The FCA has come to the conclusion that the direct promotion of minibonds offering high coupons to retail investors is too risky to be continued to be allowed. The regulator believes that many retail investors accept bond investments as very low risk and often do not properly appreciate the higher risk nature of minibonds.
The risky nature of these investments has recently been highlighted by a number of scandals. The highest profile was the collapse of minibond company London Capital & Finance earlier this year. The company had attracted £237 million from 11,652 small, private investors who now face heavy losses.
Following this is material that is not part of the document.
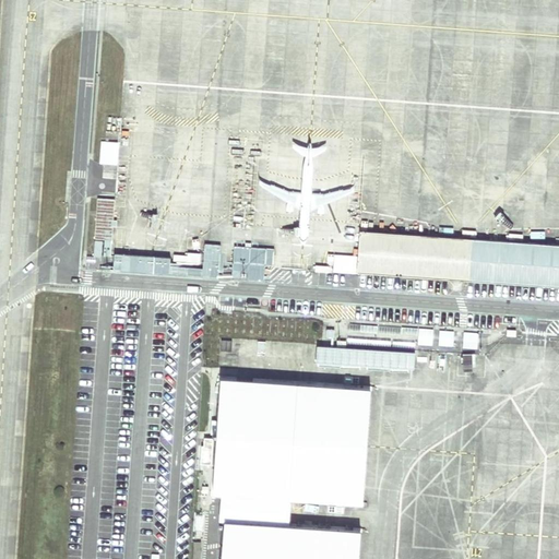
[(114,197),(96,195),(94,236),(104,237),(103,253),(109,253),(114,197)]
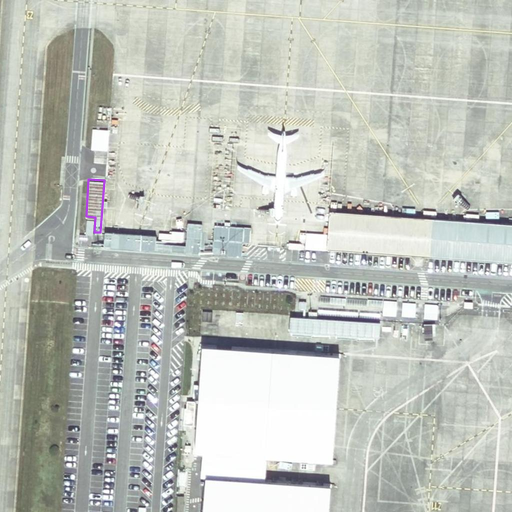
[(511,222),(328,208),(325,247),(511,261),(511,222)]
The conclusion has now been reached by the regulator that, at least before a clear set of stricter rules on exactly how minibonds can be promoted to smaller individual investors can be formed, they should be excluded from the retail market entirely. That will happen without a consultation – which has led to the decision being described as the ‘nuclear’ option. The restrictions will come into force from January and last for 12 months. During that period the FCA will conduct a consultation aimed at reaching a decision on whether the decision should remain as permanent – or a new set of rules on the promotion of minibonds to the retail market introduced.
However, one risk, and one the FCA is aware of and conceded exists, is that banning the promotion of minibonds could make the problem worse by placing existing issuers in difficulty by cutting off their option to raise additional capital that way. It commented:
“If an issuer of a bond is already under financial pressure and our measures increase this, they may be less likely to meet interest payments or repay capital to investors. As this is likely to primarily reflect existing weaknesses in an issuer’s business model, we do not think our measures cause harm directly, but may contribute to losses occurring sooner for some investors.”
However, with growing evidence that the incidence of minibond offers that could be considered frauds or scams is increasing, the FCA believes that price is one worth paying. Especially if it prevents more investors from losing money.
Minibonds sit in a grey area of financial services regulation. The securities themselves are not regulated, but the FCA is responsible for making sure they are marketed appropriately and only by regulated firms. Successful minibond investments, where the issuer is able to meet their commitments, can also offer very good returns in exchange for a heightened level of risk. The sticking point is whether retail investors are taking on the level of risk they are with a good awareness and understanding of what could potentially go wrong.